For DLF, luxury is the flavour of the season

At a time of rising penchant for luxury homes, DLF Ltd is on firm ground. The residential realty developer clocked pre-sales or bookings of 6,404 crore in the June quarter (Q1FY25), up more than 200% year-on-year. This whopping increase was driven by the launch of the second phase of the luxury project Privana West in New Gurugram. The project was fully sold out, with bookings of 5,600 crore. Its ultra-luxury project, The Camellias, in DLF 5 area, also saw decent traction.

The company’s management is confident of demand sustaining, and has guided for 15% year-on-year pre-sales growth to 17,000 crore in FY25. With unsold inventory levels falling, timely new launches are crucial to meet this mammoth target. DLF’s launch pipeline for FY25 stands at around 12.8 million sq. ft (msf) with a gross development value (GDV) of 42,000 crore, out of which 40,000 crore is earmarked for the uber-luxury segment.

DLF has raised its FY25 launch pipeline by 17%. This upgrade is driven by the DLF 5 project, whose size is now estimated at 25,000 crore. Beyond FY25, the target has been increased to 62,500 crore to be launched over two-three years. Also, the DLF management has clarified that it does not see a big impact on its residential pre-sales due to the taxation changes (removal of indexation benefit on property transaction) announced in the Union budget.

Higher exposure to luxury and ultra-luxury categories should give DLF’s medium-term margins a boost, since these segments are more margin-accretive than others. The healthy sales momentum and strong growth in collections helped DLF further improve its net cash position to 2,896 crore. Remember, DLF turned net cash positive in Q2FY24.

In FY25, DLF targets launch across various segments and geographies including Gurugram, Mumbai, Goa and Chandigarh Tri-city.
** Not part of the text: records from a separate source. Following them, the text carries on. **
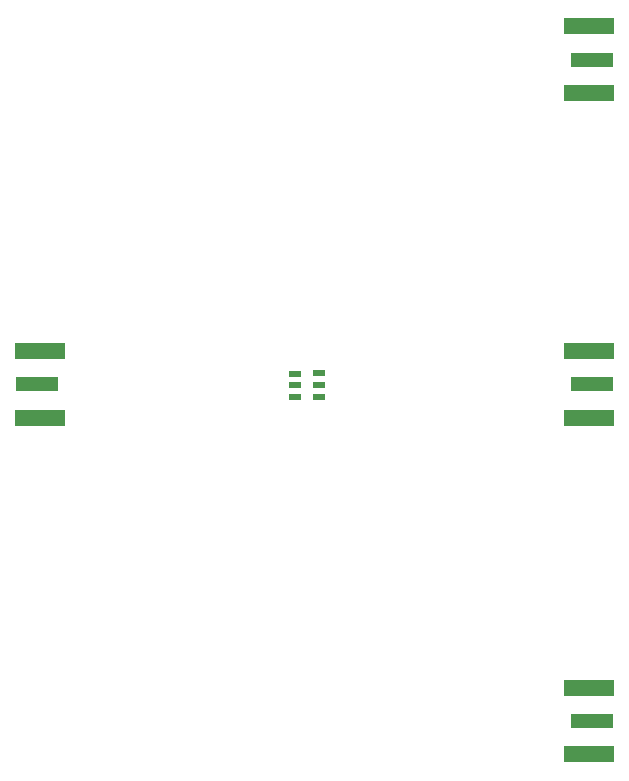
<source format=gbr>
%TF.GenerationSoftware,KiCad,Pcbnew,(5.1.6)-1*%
%TF.CreationDate,2020-10-09T05:29:33-04:00*%
%TF.ProjectId,RFID_PROJECT_3-WAY-SPLITTER,52464944-5f50-4524-9f4a-4543545f332d,B*%
%TF.SameCoordinates,Original*%
%TF.FileFunction,Paste,Top*%
%TF.FilePolarity,Positive*%
%FSLAX46Y46*%
G04 Gerber Fmt 4.6, Leading zero omitted, Abs format (unit mm)*
G04 Created by KiCad (PCBNEW (5.1.6)-1) date 2020-10-09 05:29:33*
%MOMM*%
%LPD*%
G01*
G04 APERTURE LIST*
%ADD10R,1.070000X0.600000*%
%ADD11R,4.200000X1.350000*%
%ADD12R,3.600000X1.270000*%
G04 APERTURE END LIST*
D10*
%TO.C,U1*%
X148177501Y-81070000D03*
X146127501Y-81080000D03*
X148177501Y-82060000D03*
X146127501Y-82070000D03*
X148177501Y-83050000D03*
X146127501Y-83060000D03*
%TD*%
D11*
%TO.C,J1*%
X124500000Y-79175000D03*
X124500000Y-84825000D03*
D12*
X124300000Y-82000000D03*
%TD*%
%TO.C,J2*%
X171230001Y-54500000D03*
D11*
X171030001Y-51675000D03*
X171030001Y-57325000D03*
%TD*%
%TO.C,J3*%
X171030001Y-84825000D03*
X171030001Y-79175000D03*
D12*
X171230001Y-82000000D03*
%TD*%
%TO.C,J4*%
X171230001Y-110500000D03*
D11*
X171030001Y-107675000D03*
X171030001Y-113325000D03*
%TD*%
M02*

</source>
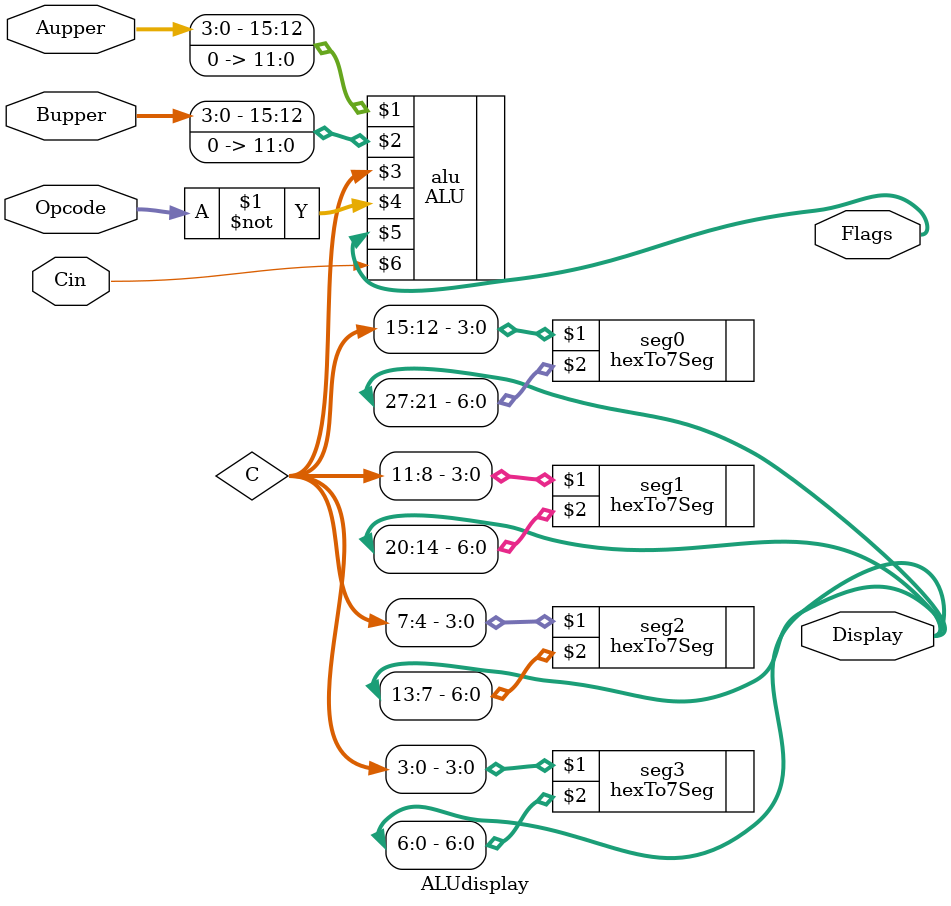
<source format=v>
`timescale 1ns / 1ps
module ALUdisplay(Aupper, Bupper, Opcode, Cin, Flags, Display);
input [3:0] Aupper, Bupper, Opcode;
input Cin;
output [4:0] Flags;
output [27:0] Display;

wire [15:0] C;

ALU alu ({Aupper, 12'b0}, {Bupper, 12'b0}, C, ~Opcode, Flags, Cin);

hexTo7Seg seg0(C[15:12], Display[27:21]);
hexTo7Seg seg1(C[11:8], Display[20:14]);
hexTo7Seg seg2(C[7:4], Display[13:7]);
hexTo7Seg seg3(C[3:0], Display[6:0]);

endmodule

</source>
It also expects to launch its Goa project in Q2FY25, the super-luxury project in DLF Phase 5 in Q3FY25, and the Mumbai project in December 2025/January 2026. Further, DLF is undertaking a slum rehabilitation project under the joint development agreement model in Andheri West in Mumbai and its phase 1 is expected to be launched in Q4FY25. Of course, whether DLF successfully manages to tackle the challenges of a rehabilitation project and deliver the project on time, remains to be seen.

On the commercial side, occupancy across its non-SEZ/SEZ portfolio remained flat sequentially at 97% and 86%, respectively. SEZ is short for special economic zone. Its retail portfolio was almost fully leased with 99% occupancy. With improving demand for Grade A office spaces, DLF anticipates vacancy levels to drop further. By FY25-end, DLF projects its annuity income to increase to 5,000 crore and further grow to 5,800-6,000 crore in FY26. This is expected to be aided by the flow of rental income from new assets at Gurugram and Chennai.

Despite this, the DLF stock has lagged in recent months. So far in 2024, it is up 14%, versus the 37% gain in the Nifty Realty index. True, DLF enjoys strong brand recognition in the National Capital Region where a vast portion of its land bank is situated. However, there have been concerns on the steep price appreciation in DLF’s key Gurugram market, which in turn may lead to a saturation in demand for luxury housing projects beyond a point. To allay concerns, the DLF management said that it does not see any demand issues. In this backdrop, the pace of DLF’s diversification into new geographies is also seen as an important trigger to drive medium-term pre-sales growth momentum and boost stock returns. “The company’s faster-than-expected expansion beyond the Gurgaon market could lead to potential valuation upside,” said HDFC Securities Ltd.